---
jupytext:
  text_representation:
    extension: .md
    format_name: myst
    format_version: 0.13
    jupytext_version: 1.11.1
kernelspec:
  display_name: Python 3
  language: python
  name: python3
---

# What is the theory behind VD?

Virtual Distillation (VD) is a quantum error mitigation technique introduced and explained in much greater detail in the paper {cite}`Huggins_2021`.
This method is designed to suppress noise in NISQ devices by using multiple noisy copies of a quantum state $\rho^{\otimes M}$ to estimate expectation values with respect to a "virtually distilled" state, $\frac{\rho^M}{\text{tr}(\rho^M)}$.

The error-free observable is approximated as $\langle O\rangle_{\text{corrected}} := \frac{\text{tr}(O \rho^M)}{\text{tr}(\rho^M)}$.
By doing so, VD effectively reduces the influence of non-dominant eigenvectors in the density matrix and the estimator converges exponentially quickly towards the closest pure state to $\rho$ as $M$ is increased.
Crucially, VD does not require the explicit preparation of the purified state, making it computationally efficient for near-term quantum devices.

To evaluate the numerator and denominators of the $\langle O\rangle_{\text{corrected}}$, the equality below can be used:

$$\text{tr}(O \rho^M) = \text{tr}(O^i S^{(M)} \rho^{\otimes M})$$

$O^i$ represents the observable acting upon one of the M subsystems, and $S^{(M)}$ is the cyclic shift operator performend on M subsystems.

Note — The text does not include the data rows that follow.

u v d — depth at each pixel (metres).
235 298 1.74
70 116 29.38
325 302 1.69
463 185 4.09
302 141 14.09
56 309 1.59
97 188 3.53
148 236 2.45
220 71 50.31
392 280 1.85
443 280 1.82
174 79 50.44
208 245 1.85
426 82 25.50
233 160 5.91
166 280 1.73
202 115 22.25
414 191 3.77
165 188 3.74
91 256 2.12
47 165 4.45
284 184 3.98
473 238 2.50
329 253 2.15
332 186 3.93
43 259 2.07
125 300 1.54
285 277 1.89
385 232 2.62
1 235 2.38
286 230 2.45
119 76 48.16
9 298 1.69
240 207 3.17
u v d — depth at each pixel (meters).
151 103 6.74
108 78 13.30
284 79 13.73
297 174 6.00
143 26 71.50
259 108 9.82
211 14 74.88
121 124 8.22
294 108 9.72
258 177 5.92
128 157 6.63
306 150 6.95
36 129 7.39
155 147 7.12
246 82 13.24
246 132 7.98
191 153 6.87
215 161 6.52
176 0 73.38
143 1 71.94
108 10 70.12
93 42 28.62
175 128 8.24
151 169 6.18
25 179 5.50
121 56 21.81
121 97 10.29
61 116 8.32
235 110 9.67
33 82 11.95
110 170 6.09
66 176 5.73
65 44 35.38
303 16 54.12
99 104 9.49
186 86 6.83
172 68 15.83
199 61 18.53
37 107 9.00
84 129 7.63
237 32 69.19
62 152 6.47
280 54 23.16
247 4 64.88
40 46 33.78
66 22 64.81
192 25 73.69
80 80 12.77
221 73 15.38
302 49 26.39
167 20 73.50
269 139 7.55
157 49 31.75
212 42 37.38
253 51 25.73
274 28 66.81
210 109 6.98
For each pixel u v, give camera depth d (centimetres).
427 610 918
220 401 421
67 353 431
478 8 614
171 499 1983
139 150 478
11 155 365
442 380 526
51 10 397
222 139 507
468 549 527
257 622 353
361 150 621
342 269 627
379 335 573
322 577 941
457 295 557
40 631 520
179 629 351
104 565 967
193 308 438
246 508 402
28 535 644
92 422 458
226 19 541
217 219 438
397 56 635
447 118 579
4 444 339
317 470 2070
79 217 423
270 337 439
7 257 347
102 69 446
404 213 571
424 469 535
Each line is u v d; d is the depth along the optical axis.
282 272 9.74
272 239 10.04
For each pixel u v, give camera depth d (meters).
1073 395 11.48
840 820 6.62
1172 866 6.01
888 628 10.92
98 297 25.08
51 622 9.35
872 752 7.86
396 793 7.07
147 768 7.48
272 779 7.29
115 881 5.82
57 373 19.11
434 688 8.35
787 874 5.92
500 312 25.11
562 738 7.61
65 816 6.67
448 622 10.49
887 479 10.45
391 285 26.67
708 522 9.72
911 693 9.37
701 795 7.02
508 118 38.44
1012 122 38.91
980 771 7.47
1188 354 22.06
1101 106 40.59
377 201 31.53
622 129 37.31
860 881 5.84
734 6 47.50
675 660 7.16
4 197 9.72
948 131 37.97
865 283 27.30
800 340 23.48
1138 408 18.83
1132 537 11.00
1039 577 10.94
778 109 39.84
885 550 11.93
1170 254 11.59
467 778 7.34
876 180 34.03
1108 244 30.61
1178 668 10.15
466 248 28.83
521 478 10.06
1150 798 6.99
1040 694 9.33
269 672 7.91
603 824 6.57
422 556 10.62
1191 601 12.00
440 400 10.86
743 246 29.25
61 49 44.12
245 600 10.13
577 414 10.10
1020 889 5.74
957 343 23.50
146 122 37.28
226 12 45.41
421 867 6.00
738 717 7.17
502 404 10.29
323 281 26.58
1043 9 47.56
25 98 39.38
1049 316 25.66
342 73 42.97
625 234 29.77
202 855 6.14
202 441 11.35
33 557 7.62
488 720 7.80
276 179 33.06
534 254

To better explain the exact mechanics of the VD protocol, a specific of example for M=2 is expanded upon below:

## When $M = 2$ with observable $Z$

### Obtain Multiple Copies of the Noisy State.

The method begins by preparing M independent noisy copies of the quantum state $\rho$, with $M = 2$ being a common starting point for balancing resource requirements with error suppression.
The copies are assumed to experience similar noise characteristics.

### Diagonalizing Gate

First a symmetrized version of the observable is defined as $O^{(M)} = \frac{1}{M} \sum_{i=0}^{M} O^i$.

For the example of $M = 2$ and $O = Z$, this equalities can be rewritten as: $Z^{(2)}_k = \frac{1}{2}(Z^1_k + Z^2_k)$.
This can be used to rewrite the corrected observable as:

$$\langle O\rangle_{\text{corrected}} = \frac{\text{tr}(Z^{(2)}_k S^{(2)} \rho^{\otimes 2})}{\text{tr}(S^{(2)} \rho^{\otimes 2})}$$

Both $S^{(2)}$ and $Z^{(2)}S^{(2)}$ need to be diagonalized, which can be done using the two-qubit unitary that acts on the $i$ th qubit defined as $B^{(2)}_i$.

$$
B_i^{(2)} =
\begin{bmatrix}
1 & 0                  & 0                   & 0 \\
0 & \frac{\sqrt{2}}{2} &  \frac{\sqrt{2}}{2} & 0 \\
0 & \frac{\sqrt{2}}{2} & -\frac{\sqrt{2}}{2} & 0 \\
0 & 0                  & 0                   & 1
\end{bmatrix}
$$

Next, the $B^{(2)}_i$ gate is applied between each qubit $i$ in the first copy and the corresponding qubit $i$ in the second copy.

### Measure and Compute Expectation value

Perform a standard measurement on all qubits in both copies of the quantum state.
These measurement outcomes are stored as $z^1_i$ for the $i$th qubit in the first copy and $z^2_i$ for the $i$th qubit in the second copy.

The numerator value can now be calculated by computing for each qubit:

$$
E_i = \frac{1}{2N} \left( z^1_i + z^2_i \right) \prod_{j \neq i} \left( 1 + z^1_j - z^2_j + z^1_j z^2_j \right)
$$

The denomiator is calculated using the equation:

$$
D = \frac{1}{2N} \prod_{j = 1}^{N} \left(1 + z^1_j - z^2_j + z^1_j z^2_j \right)
$$

The final value of $\langle Z_i \rangle_\text{corrected}$ can thus be calculated as $\frac{E_i}{D}$.

VD has been shown to reduce errors by orders of magnitude in numerical simulations for a variety of quantum circuits and noise models.
Its simplicity, effectiveness, and compatibility with NISQ devices make it a powerful addition to the suite of error mitigation techniques available today.
However, its performance depends on factors such as the quality of the noisy state copies and the underlying noise model.